Título: Prefeitos sacam dinheiro público direto no caixa
Autor: Hugo Marques
Fonte: Jornal do Brasil, 22/01/2005, País, p. A2

Investigação descobre verba federal desviada por autoridades sem artifícios

BRASÍLIA - Alguns prefeitos nem se preocupam mais em criar artifícios para dilapidar os cofres públicos. No municípios de Itaíba (BA) e Águas Belas (PE), eles sacavam o dinheiro de convênios do governo federal direto no caixa do banco, conforme investigação conjunta da Controladoria-Geral da União (CGU) com a Polícia Federal.

A investigação da CGU incluiu os últimos quatro anos. Em 2001, foram registrados saques no total de R$ 144 mil em cheques da prefeitura na boca do caixa. A CGU descobriu que nos documentos da prefeitura constam cheques datilografados, nominais a 20 credores. Mas as cópias microfilmadas mostra os mesmos cheques manuscritos e descontados na boca do caixa, com endosso do prefeito Claudiano Ferreira.

O mesmo esquema voltou a ser utilizado por outro prefeito de Itaíba em 2002. Um total de R$ 196 mil do programa Educação de Jovens e Adultos foi sacado na boca do caixa, com endosso do prefeito. Dessa vez, o responsável foi o prefeito Brás José Nemésio Silva, segundo a CGU. De novo, a prefeitura apresentou cheques datilografados em nome dos fornecedores, mas a CGU foi atrás das cópias microfilmadas dos mesmos cheques e encontrou saques da prefeitura na boca do caixa, com endosso do prefeito.

As fraudes deram um prejuízo total de R$ 1,5 milhão à Prefeitura de Itaíba. Além dos cheques descontados no caixa, os prefeitos se utilizaram de empresas fantasmas para desviar dinheiro. Em 2002, a prefeitura comprou R$ 50 mil em materiais da empresa Valdete Gomes Importação e Exportação, firma irregular. Em depoimento à Promotoria Civil, Valdete Batista do Nascimento declarou não ser dona nem sócia da empresa, mas que sua família recebeu R$ 20 para emprestar os documentos a um homem chamado Everardo Rodrigues Bezerra.

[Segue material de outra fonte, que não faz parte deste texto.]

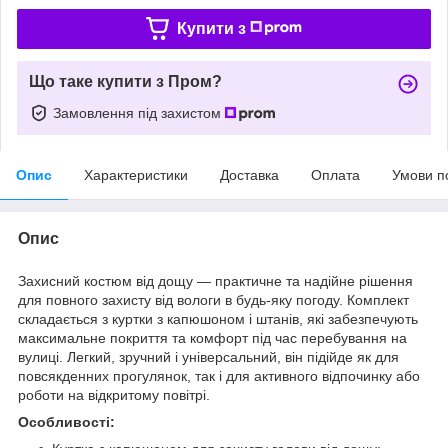
Купити з
Що таке купити з Пром?
Замовлення під захистом
Опис
Характеристики
Доставка
Оплата
Умови п
Опис
Захисний костюм від дощу — практичне та надійне рішення
для повного захисту від вологи в будь-яку погоду. Комплект
складається з куртки з капюшоном і штанів, які забезпечують
максимальне покриття та комфорт під час перебування на
вулиці. Легкий, зручний і універсальний, він підійде як для
повсякденних прогулянок, так і для активного відпочинку або
роботи на відкритому повітрі.
Особливості:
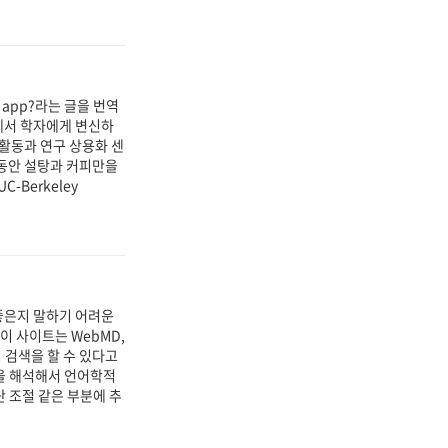
ook app?라는 글을 번역
가에서 학자에게 변신하
"창업활동과 연구 상용화 센
 동안 설탕과 커피만을
Berkeley
좋은지 말하기 어려운
. 이 사이트는 WebMD,
맨틱 검색을 할 수 있다고
문장을 해석해서 언어학적
 조절 같은 부분에 추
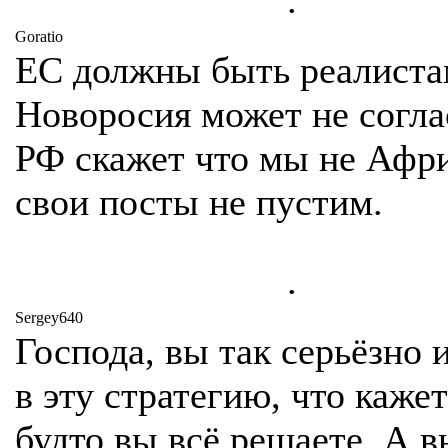
.
Goratio
ЕС должны быть реалиста
Новоросия может не согла
РФ скажет что мы не Афри
свои посты не пустим.
.
Sergey640
Господа, вы так серьёзно 
в эту стратегию, что каже
будто вы всё решаете. А 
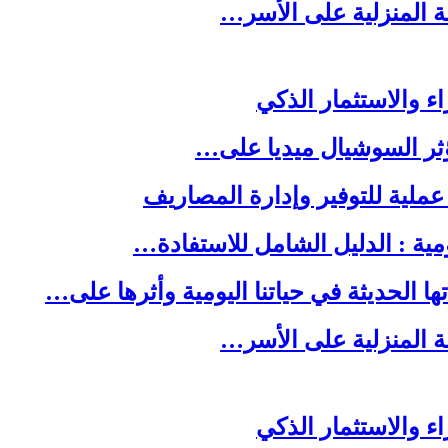
لة المنزلية على الأسر…
ا الحديثة في حياتنا اليومية وأثرها على…
لة المنزلية على الأسر…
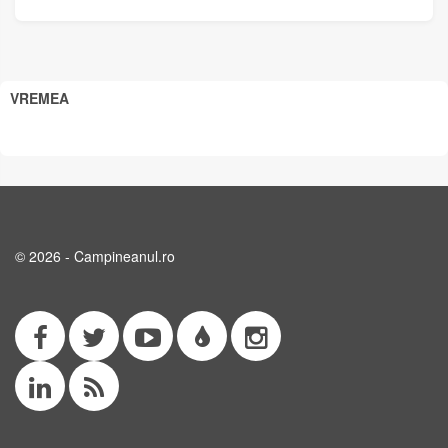
VREMEA
© 2026 - Campineanul.ro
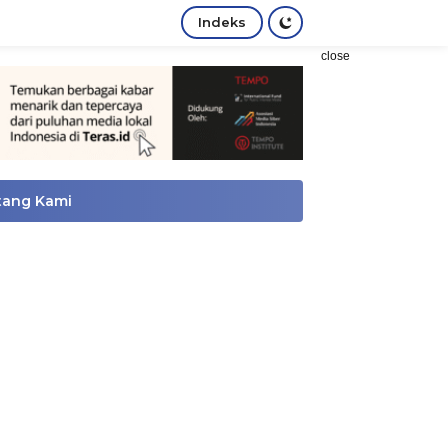
Indeks
close
tang Kami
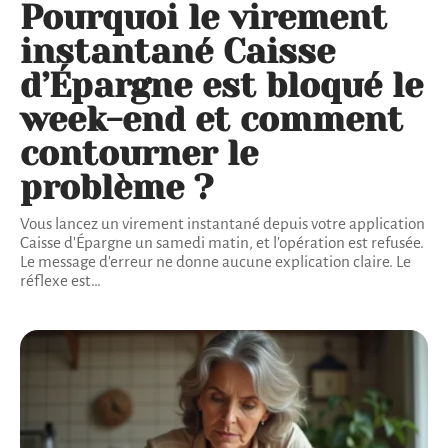
Pourquoi le virement
instantané Caisse
d’Épargne est bloqué le
week-end et comment
contourner le
problème ?
Vous lancez un virement instantané depuis votre application
Caisse d'Épargne un samedi matin, et l'opération est refusée.
Le message d'erreur ne donne aucune explication claire. Le
réflexe est
…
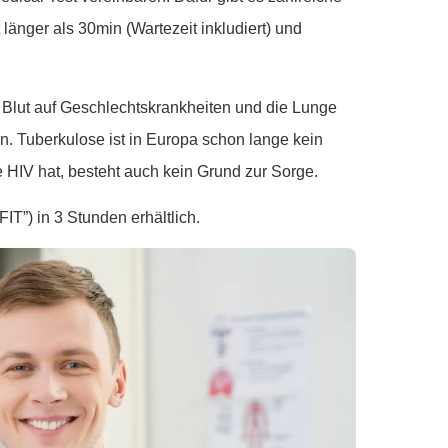
 länger als 30min (Wartezeit inkludiert) und
s Blut auf Geschlechtskrankheiten und die Lunge
en. Tuberkulose ist in Europa schon lange kein
HIV hat, besteht auch kein Grund zur Sorge.
FIT”) in 3 Stunden erhältlich.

Em Águas Belas (PE), vários cheques também foram sacados na boca do caixa, com endosso do prefeito e do tesoureiro do município. Na lista de responsáveis pelas irregularidades estão o prefeito Nomeriando Ferreira Martins. O prejuízo total das irregularidades em Águas Belas atinge R$ 2,8 milhões.

Em Serra do Ramalho (BA), o prefeito Alberto Anísio Souto Godoy fraudou licitações e sacou dinheiro do fundo da educação, o Fundef, com notas clonadas. Para sacar R$ 99 mil do Fundef no banco, o prefeito recorreu a uma suposta licitação com a Construtora Guimarães, para a construção de dois grupos escolares. A construtora informou à CGU que nunca prestou serviços à prefeitura.

Nos registros da prefeitura de Serra do Ramalho, consta na ata de uma licitação a presença do dono do Supermercado Serra do Ramalho, que informou à CGU jamais ter participado das tais reuniões. O Supermercado Serra do Ramalho emitiu notas fiscais ''calçadas'' para a prefeitura. A prefeitura recebia notas fiscais com variações até 200% acima do valor real da compra. Interrogado pela PF, o dono do supermercado confirmou ter emitido notas falsas para sonegar impostos.

Na mesma Serra do Ramalho, a CGU, sob a presidência, de Waldir Pires, não conseguiu encontrar os 25 quilômetros de construção e recuperação de estradas, com dinheiro transferido pelo Ministério do Desenvolvimento Agrário. ''Nem o prefeito nem a Caixa comprovaram documentalmente sequer a localização da obra'', dizem os auditores. A CGU colocou no rol de responsáveis pela irregularidade a supervisora da Caixa Econômica Federal em Itabuna (BA), Giltânia Santos Silva Menezes.

Em outro convênio para a construção e recuperação de outros 20 quilômetros de estradas em Serra do Ramalho, com dinheiro do Ministério da Integração Nacional, nem o prefeito nem a Companhia do Desenvolvimento do Vale do São Francisco (Codevasf) conseguiu localizar a obra. Na lista de responsáveis, estão o superintendente da Codevasf, Jonas Paulo de Oliveira Neves, e o ex-superintendente, Antônio Coelho. Dos R$ 14,3 milhões repassados para Serra do Ramalho, a prefeitura utilizou R$ 1,6 milhão em operações irregulares.